==== DATA TO USE
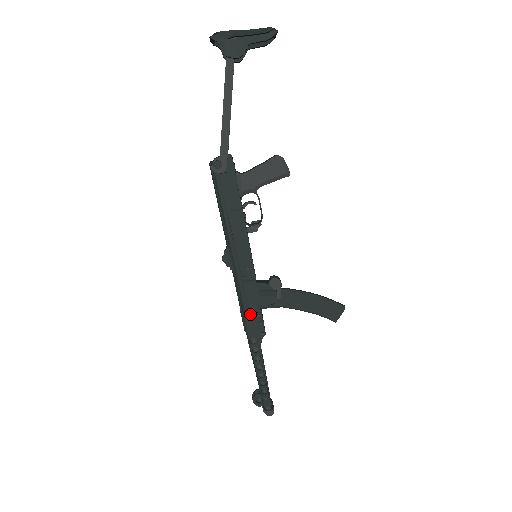
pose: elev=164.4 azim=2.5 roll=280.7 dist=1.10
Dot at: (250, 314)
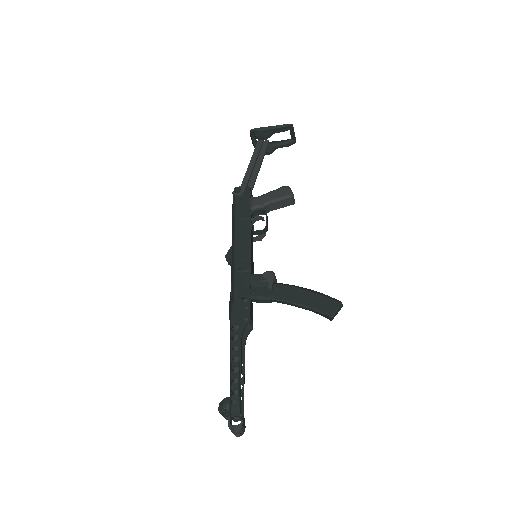
Dot at: (238, 300)
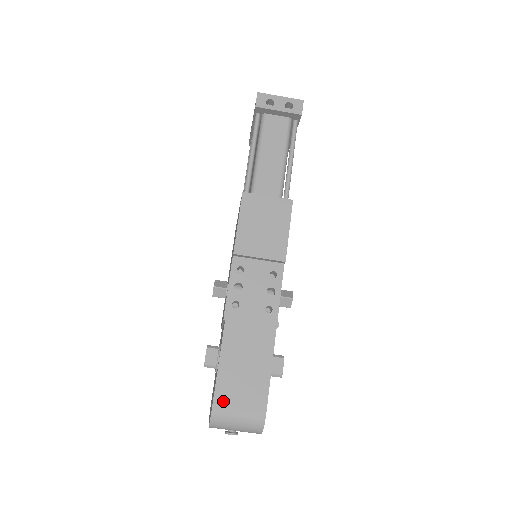
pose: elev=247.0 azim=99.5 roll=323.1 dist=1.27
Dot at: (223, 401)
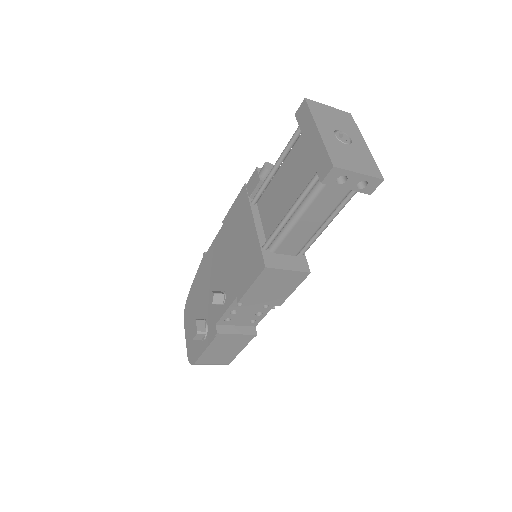
Dot at: (202, 362)
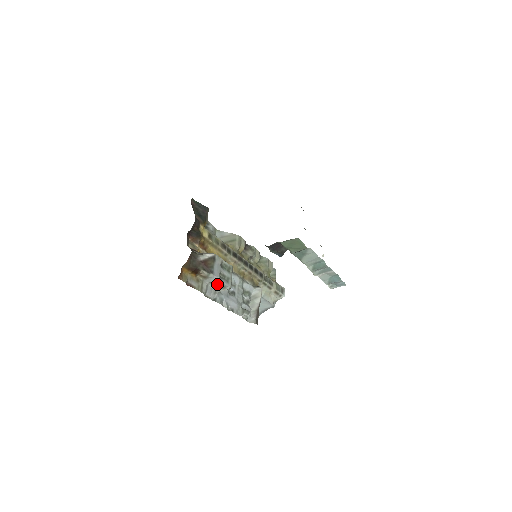
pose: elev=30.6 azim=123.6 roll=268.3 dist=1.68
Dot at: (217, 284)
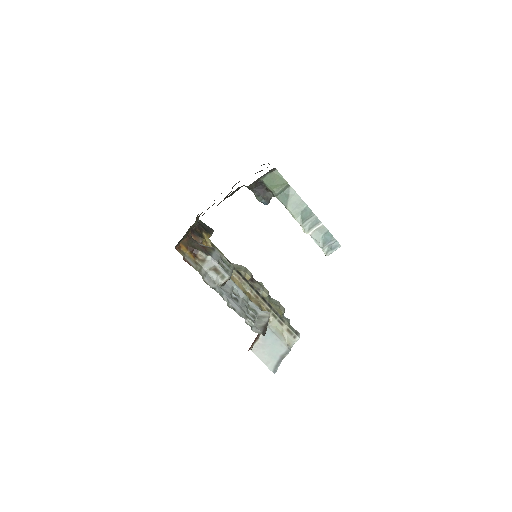
Dot at: (216, 273)
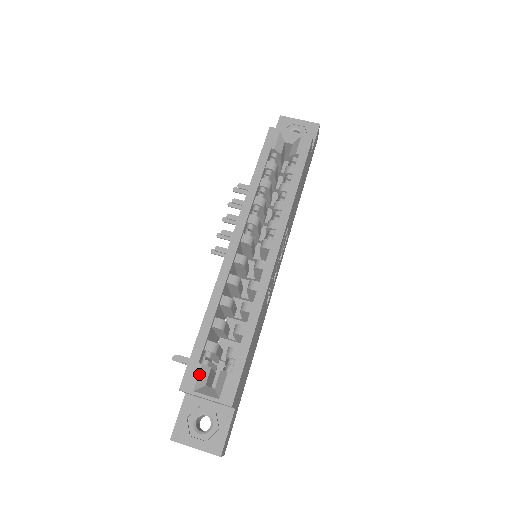
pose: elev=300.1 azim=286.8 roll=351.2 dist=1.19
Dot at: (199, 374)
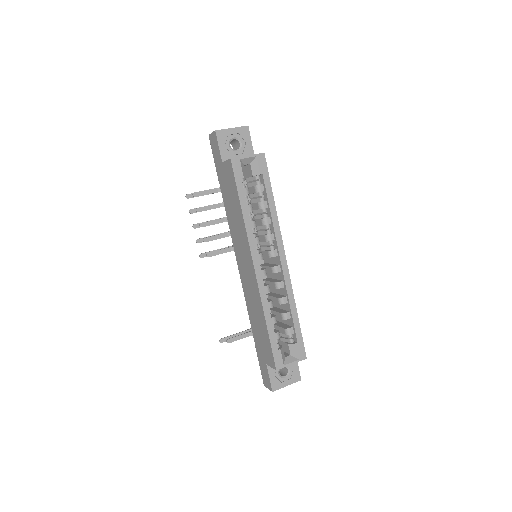
Dot at: (282, 355)
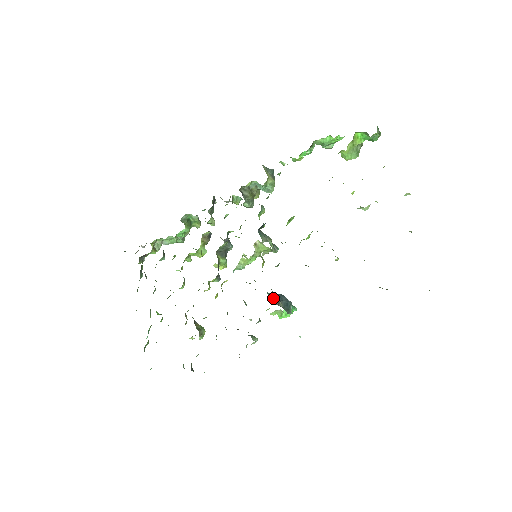
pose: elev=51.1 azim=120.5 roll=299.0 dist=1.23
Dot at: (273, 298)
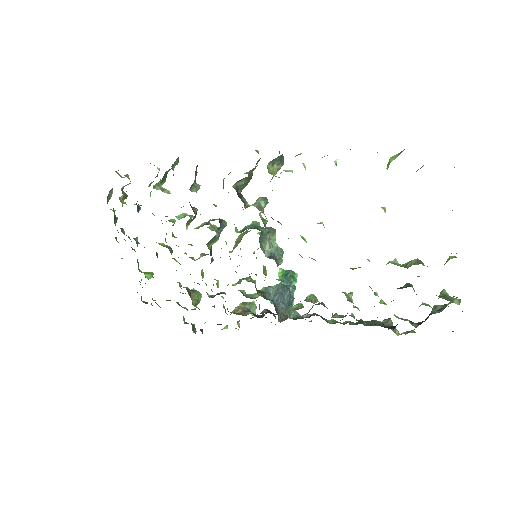
Dot at: (275, 306)
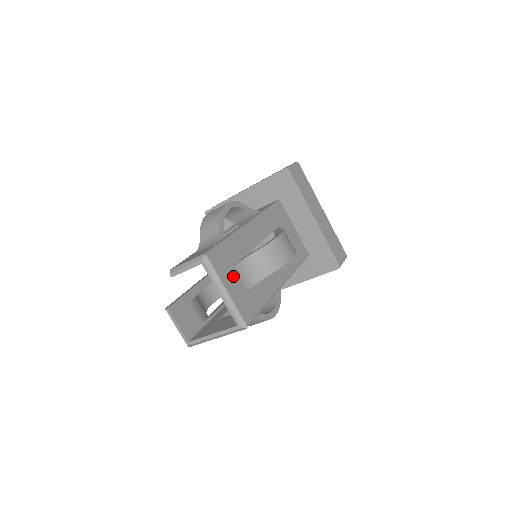
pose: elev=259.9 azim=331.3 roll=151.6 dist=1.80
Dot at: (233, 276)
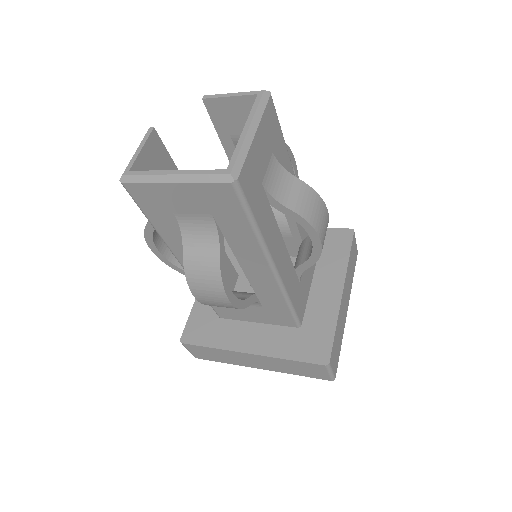
Dot at: (267, 150)
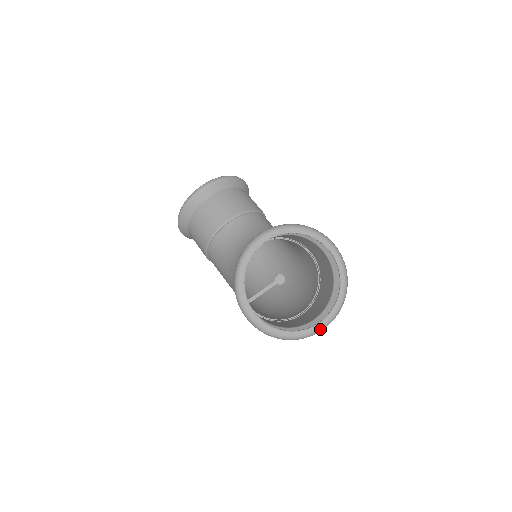
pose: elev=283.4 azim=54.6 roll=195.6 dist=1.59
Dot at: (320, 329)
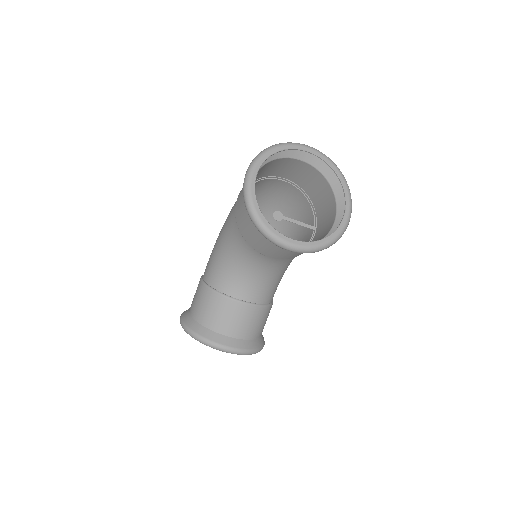
Dot at: occluded
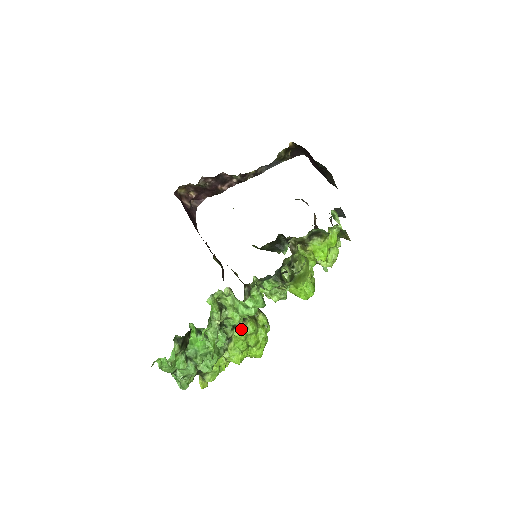
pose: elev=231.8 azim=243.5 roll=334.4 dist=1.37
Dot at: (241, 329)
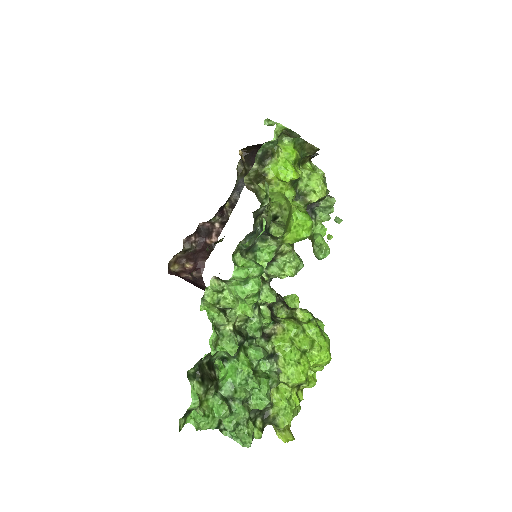
Dot at: (280, 335)
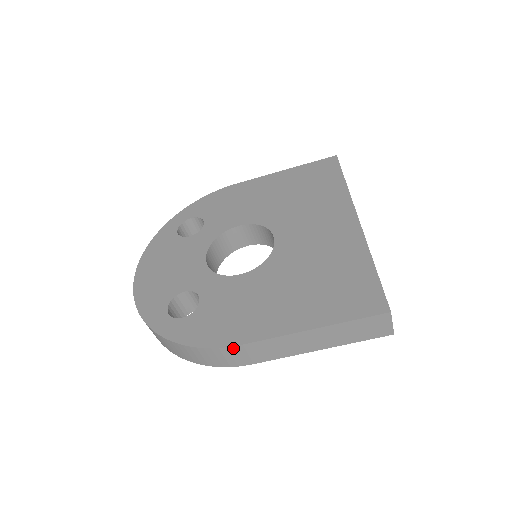
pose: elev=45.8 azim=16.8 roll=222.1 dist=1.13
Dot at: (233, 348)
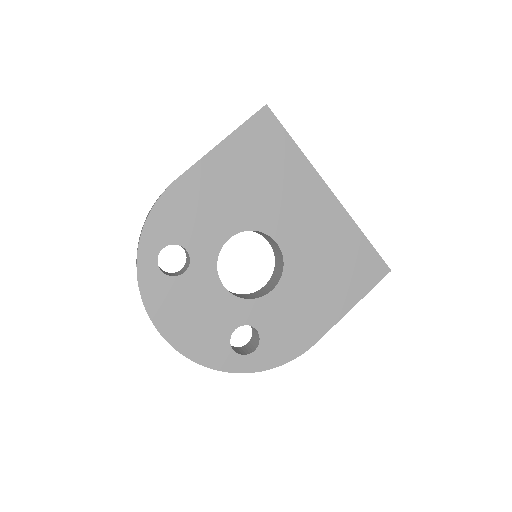
Dot at: (309, 347)
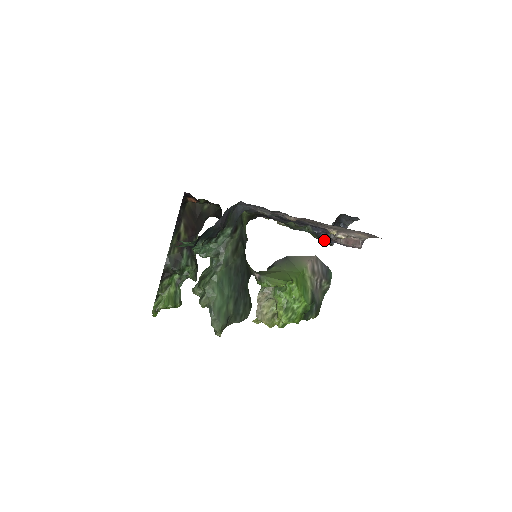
========
■ GIVEN REQUEST:
Write out all of the entries above again, substituting "camera" for every "pose" and changing nothing else. Leave the pictures out.

■ COMPLETED TASK:
camera: elev=164.4 azim=2.5 roll=280.7 dist=1.10
Dot at: (250, 314)
Dot at: (238, 300)
camera: elev=247.0 azim=99.5 roll=323.1 dist=1.27
Dot at: (223, 401)
Dot at: (202, 362)
camera: elev=30.6 azim=123.6 roll=268.3 dist=1.68
Dot at: (217, 284)
Dot at: (216, 273)
camera: elev=300.1 azim=286.8 roll=351.2 dist=1.19
Dot at: (199, 374)
Dot at: (282, 355)
camera: elev=51.1 azim=120.5 roll=299.0 dist=1.23
Dot at: (273, 298)
Dot at: (275, 306)
camera: elev=259.9 azim=331.3 roll=151.6 dist=1.80
Dot at: (233, 276)
Dot at: (267, 150)
camera: elev=283.4 azim=54.6 roll=195.6 dist=1.59
Dot at: (320, 329)
Dot at: occluded
camera: elev=231.8 azim=243.5 roll=334.4 dist=1.37
Dot at: (241, 329)
Dot at: (280, 335)
camera: elev=45.8 azim=16.8 roll=222.1 dist=1.13
Dot at: (233, 348)
Dot at: (309, 347)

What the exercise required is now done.